* [PROBLEM DETAILS]:
Reproduce the data, keeping every word exactly as it is.

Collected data

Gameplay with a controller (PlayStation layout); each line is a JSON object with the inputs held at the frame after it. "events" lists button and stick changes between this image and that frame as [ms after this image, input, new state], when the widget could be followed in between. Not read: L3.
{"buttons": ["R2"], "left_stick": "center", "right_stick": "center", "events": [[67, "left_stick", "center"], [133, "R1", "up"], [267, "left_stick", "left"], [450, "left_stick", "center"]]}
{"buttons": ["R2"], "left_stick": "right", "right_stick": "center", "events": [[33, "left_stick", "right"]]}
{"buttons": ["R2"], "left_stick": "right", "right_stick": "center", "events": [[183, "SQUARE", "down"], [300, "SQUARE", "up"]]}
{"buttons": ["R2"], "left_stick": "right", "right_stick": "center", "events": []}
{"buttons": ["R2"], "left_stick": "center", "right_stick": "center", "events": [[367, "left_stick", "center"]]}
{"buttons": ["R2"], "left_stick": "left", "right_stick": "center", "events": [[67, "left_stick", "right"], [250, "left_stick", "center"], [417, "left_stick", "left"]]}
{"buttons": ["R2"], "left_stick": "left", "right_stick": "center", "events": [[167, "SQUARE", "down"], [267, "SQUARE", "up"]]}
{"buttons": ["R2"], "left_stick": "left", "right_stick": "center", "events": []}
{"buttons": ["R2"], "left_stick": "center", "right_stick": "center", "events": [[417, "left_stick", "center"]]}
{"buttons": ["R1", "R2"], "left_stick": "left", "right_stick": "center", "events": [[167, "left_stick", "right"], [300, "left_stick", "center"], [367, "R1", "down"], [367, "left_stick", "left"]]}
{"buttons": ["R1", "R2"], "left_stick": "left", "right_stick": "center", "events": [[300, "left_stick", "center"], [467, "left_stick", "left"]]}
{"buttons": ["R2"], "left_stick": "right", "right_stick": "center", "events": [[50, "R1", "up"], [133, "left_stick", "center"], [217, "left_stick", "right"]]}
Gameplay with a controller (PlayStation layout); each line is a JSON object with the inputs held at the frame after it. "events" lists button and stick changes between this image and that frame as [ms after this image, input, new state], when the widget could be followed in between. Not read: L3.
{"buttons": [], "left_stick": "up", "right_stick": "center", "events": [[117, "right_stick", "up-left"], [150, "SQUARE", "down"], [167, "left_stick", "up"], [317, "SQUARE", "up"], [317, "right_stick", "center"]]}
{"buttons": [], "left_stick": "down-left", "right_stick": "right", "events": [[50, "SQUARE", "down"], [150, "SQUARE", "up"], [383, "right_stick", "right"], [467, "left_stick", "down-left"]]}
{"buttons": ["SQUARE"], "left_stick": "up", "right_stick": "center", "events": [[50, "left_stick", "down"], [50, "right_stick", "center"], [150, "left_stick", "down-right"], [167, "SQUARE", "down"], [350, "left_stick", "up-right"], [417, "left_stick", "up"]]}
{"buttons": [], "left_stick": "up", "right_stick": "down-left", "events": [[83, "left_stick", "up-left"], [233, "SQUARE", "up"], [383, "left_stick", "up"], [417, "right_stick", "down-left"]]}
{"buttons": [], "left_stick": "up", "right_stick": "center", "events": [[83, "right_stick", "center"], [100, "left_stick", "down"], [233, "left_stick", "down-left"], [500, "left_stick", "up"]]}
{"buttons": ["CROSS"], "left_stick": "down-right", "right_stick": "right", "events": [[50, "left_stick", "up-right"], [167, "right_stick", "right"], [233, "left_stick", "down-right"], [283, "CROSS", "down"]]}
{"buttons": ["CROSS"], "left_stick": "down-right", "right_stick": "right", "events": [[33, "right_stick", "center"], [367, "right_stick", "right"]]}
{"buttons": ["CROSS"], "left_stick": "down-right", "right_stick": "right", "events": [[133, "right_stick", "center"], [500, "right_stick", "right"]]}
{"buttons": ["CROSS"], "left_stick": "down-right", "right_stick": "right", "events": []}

* [ANSWER SECTION]:
Gameplay with a controller (PlayStation layout); each line is a JSON object with the inputs held at the frame after it. "events" lists button and stick changes between this image and that frame as [ms after this image, input, new state], when the widget could be followed in between. Not read: L3.
{"buttons": ["R2"], "left_stick": "center", "right_stick": "center", "events": [[67, "left_stick", "center"], [133, "R1", "up"], [267, "left_stick", "left"], [450, "left_stick", "center"]]}
{"buttons": ["R2"], "left_stick": "right", "right_stick": "center", "events": [[33, "left_stick", "right"]]}
{"buttons": ["R2"], "left_stick": "right", "right_stick": "center", "events": [[183, "SQUARE", "down"], [300, "SQUARE", "up"]]}
{"buttons": ["R2"], "left_stick": "right", "right_stick": "center", "events": []}
{"buttons": ["R2"], "left_stick": "center", "right_stick": "center", "events": [[367, "left_stick", "center"]]}
{"buttons": ["R2"], "left_stick": "left", "right_stick": "center", "events": [[67, "left_stick", "right"], [250, "left_stick", "center"], [417, "left_stick", "left"]]}
{"buttons": ["R2"], "left_stick": "left", "right_stick": "center", "events": [[167, "SQUARE", "down"], [267, "SQUARE", "up"]]}
{"buttons": ["R2"], "left_stick": "left", "right_stick": "center", "events": []}
{"buttons": ["R2"], "left_stick": "center", "right_stick": "center", "events": [[417, "left_stick", "center"]]}
{"buttons": ["R1", "R2"], "left_stick": "left", "right_stick": "center", "events": [[167, "left_stick", "right"], [300, "left_stick", "center"], [367, "R1", "down"], [367, "left_stick", "left"]]}
{"buttons": ["R1", "R2"], "left_stick": "left", "right_stick": "center", "events": [[300, "left_stick", "center"], [467, "left_stick", "left"]]}
{"buttons": ["R2"], "left_stick": "right", "right_stick": "center", "events": [[50, "R1", "up"], [133, "left_stick", "center"], [217, "left_stick", "right"]]}
Gameplay with a controller (PlayStation layout); each line is a JSON object with the inputs held at the frame after it. "events" lists button and stick changes between this image and that frame as [ms after this image, input, new state], when the widget could be followed in between. Not read: L3.
{"buttons": [], "left_stick": "up", "right_stick": "center", "events": [[117, "right_stick", "up-left"], [150, "SQUARE", "down"], [167, "left_stick", "up"], [317, "SQUARE", "up"], [317, "right_stick", "center"]]}
{"buttons": [], "left_stick": "down-left", "right_stick": "right", "events": [[50, "SQUARE", "down"], [150, "SQUARE", "up"], [383, "right_stick", "right"], [467, "left_stick", "down-left"]]}
{"buttons": ["SQUARE"], "left_stick": "up", "right_stick": "center", "events": [[50, "left_stick", "down"], [50, "right_stick", "center"], [150, "left_stick", "down-right"], [167, "SQUARE", "down"], [350, "left_stick", "up-right"], [417, "left_stick", "up"]]}
{"buttons": [], "left_stick": "up", "right_stick": "down-left", "events": [[83, "left_stick", "up-left"], [233, "SQUARE", "up"], [383, "left_stick", "up"], [417, "right_stick", "down-left"]]}
{"buttons": [], "left_stick": "up", "right_stick": "center", "events": [[83, "right_stick", "center"], [100, "left_stick", "down"], [233, "left_stick", "down-left"], [500, "left_stick", "up"]]}
{"buttons": ["CROSS"], "left_stick": "down-right", "right_stick": "right", "events": [[50, "left_stick", "up-right"], [167, "right_stick", "right"], [233, "left_stick", "down-right"], [283, "CROSS", "down"]]}
{"buttons": ["CROSS"], "left_stick": "down-right", "right_stick": "right", "events": [[33, "right_stick", "center"], [367, "right_stick", "right"]]}
{"buttons": ["CROSS"], "left_stick": "down-right", "right_stick": "right", "events": [[133, "right_stick", "center"], [500, "right_stick", "right"]]}
{"buttons": ["CROSS"], "left_stick": "down-right", "right_stick": "right", "events": []}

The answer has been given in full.